::: RECORDS PROVIDED :::

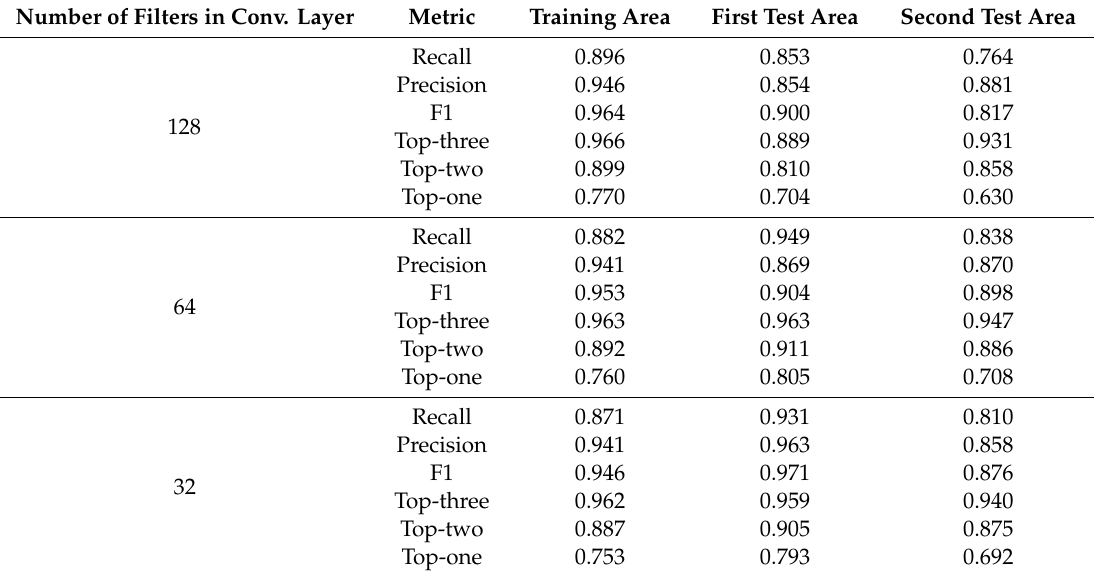
Table 3. Impact of the number of convolutional filters on the feature extraction (CNN-1) for the first and second datasets.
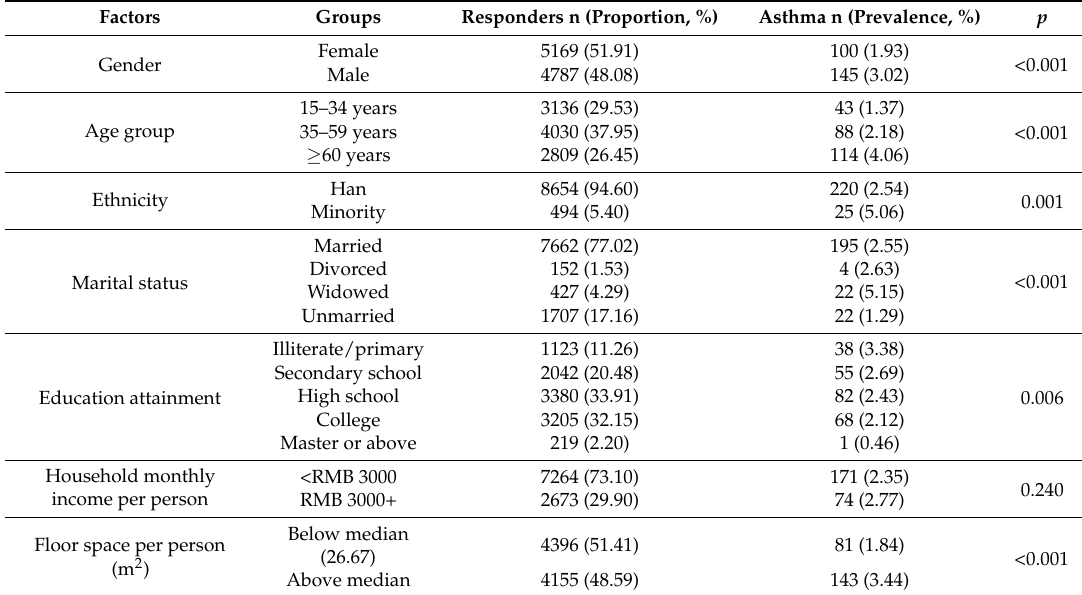
Table 2. Comparisons of the prevalence of lifetime asthma among different socio-demographic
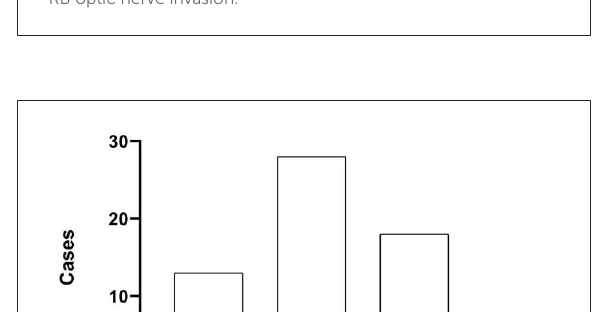
FIGURE7 Rate of complications by state in of 59 children with RB optic nerve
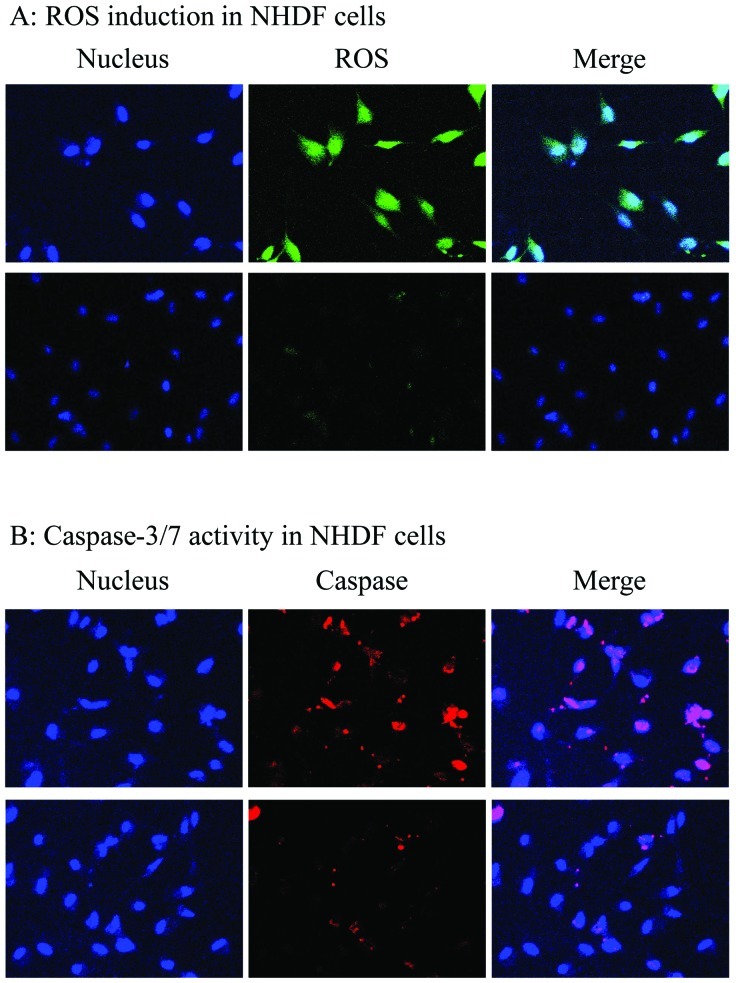
(A) Cells inducing reactive oxygen species (ROS) in siControl-treated (top panel) and siPSD-treated NHDF cells (bottom panel). Nuclear morphology of cells stained with Hoechst 33342 (blue, left), cells inducing ROS stained with Total ROS/Superoxide Detection kit Reagent (green, middle), and merged staining with both reagents (white green, bottom). (B) Cells expressing active caspase-3/7 in siControl-treated (top panel) and siPSD-treated NHDF cells (bottom panel). Nuclear morphology of cells stained with Hoechst 33342 (blue, left), cells expressing active caspase-3/7 stained with CaspaTag Reagent (red, middle), and merged staining with both reagents (pink, right).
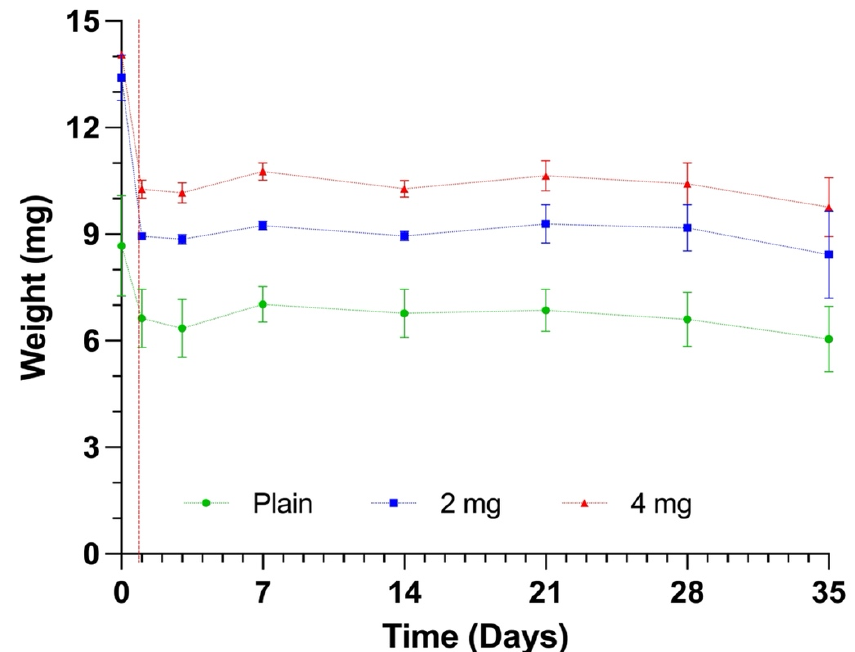
Figure 5. Degradation behaviour of cell-free scaffolds: (green) PLGA scaffolds, (blue) 2 mg nHA/PLGA scaffolds, and (red) 4 mg nHA/PLGA scaffolds. The degradation behaviour is ex- pressed as the mean W D1–35 ± SD. The data are representative of n = 5 scaffolds per type at each time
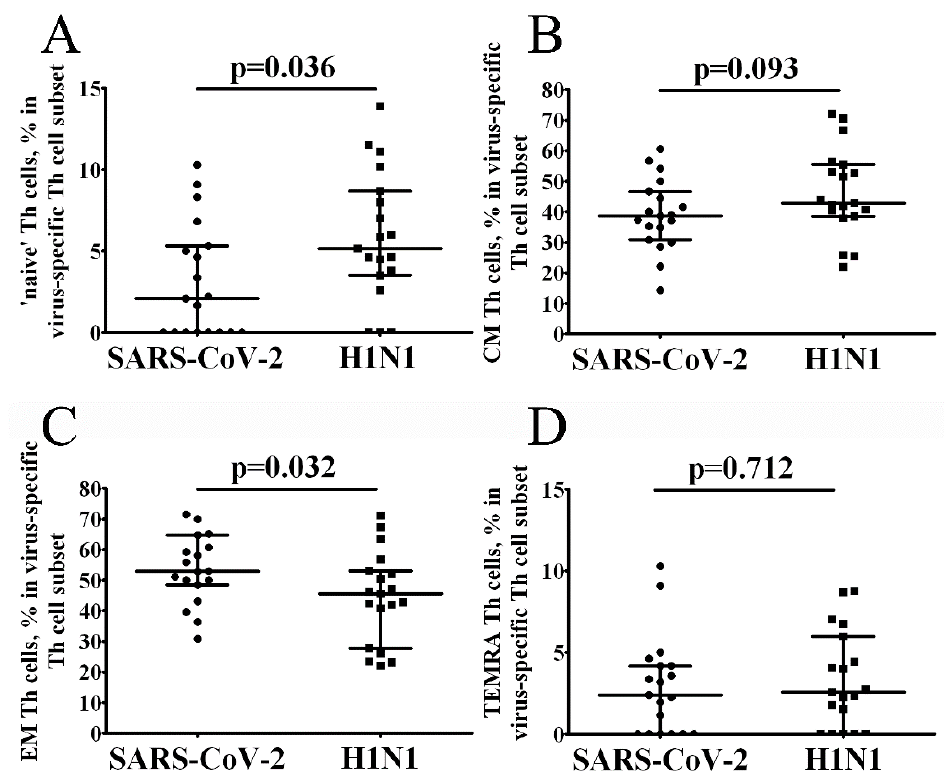
Figure 1. Distribution of ‘naïve’, central memory, effector memory and TEMRA cells among total SARS-CoV-2- and H1N1-specific CD4+ T cells. Scatter plots A-D showing the percentages of ‘naïve’ ( A ), central memory ( B ), effector memory ( C ) and TEMRA ( D ) cells among the total virus-specific Th cell population, respectively. Black circles—SARS-CoV-2-specific CD4+ T cells ( n = 19); black squares—H1N1-specific CD4+ T cells. Each dot represents individual subjects, and horizontal bars represent the group medians and quartile ranges (Med (Q25; Q75). A statistical analysis was performed with the Mann-Whitney U test.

:::

• **WORK REQUIRED**: Every line from the start of the listing above through the line with "FIGURE7 Rate of" should be repeated exactly; skip the pictures and add nothing else.

• **RESPONSE FOR THIS EXERCISE**:
Table 3. Impact of the number of convolutional filters on the feature extraction (CNN-1) for the first and second datasets.
Table 2. Comparisons of the prevalence of lifetime asthma among different socio-demographic
FIGURE7 Rate of complications by state in of 59 children with RB optic nerve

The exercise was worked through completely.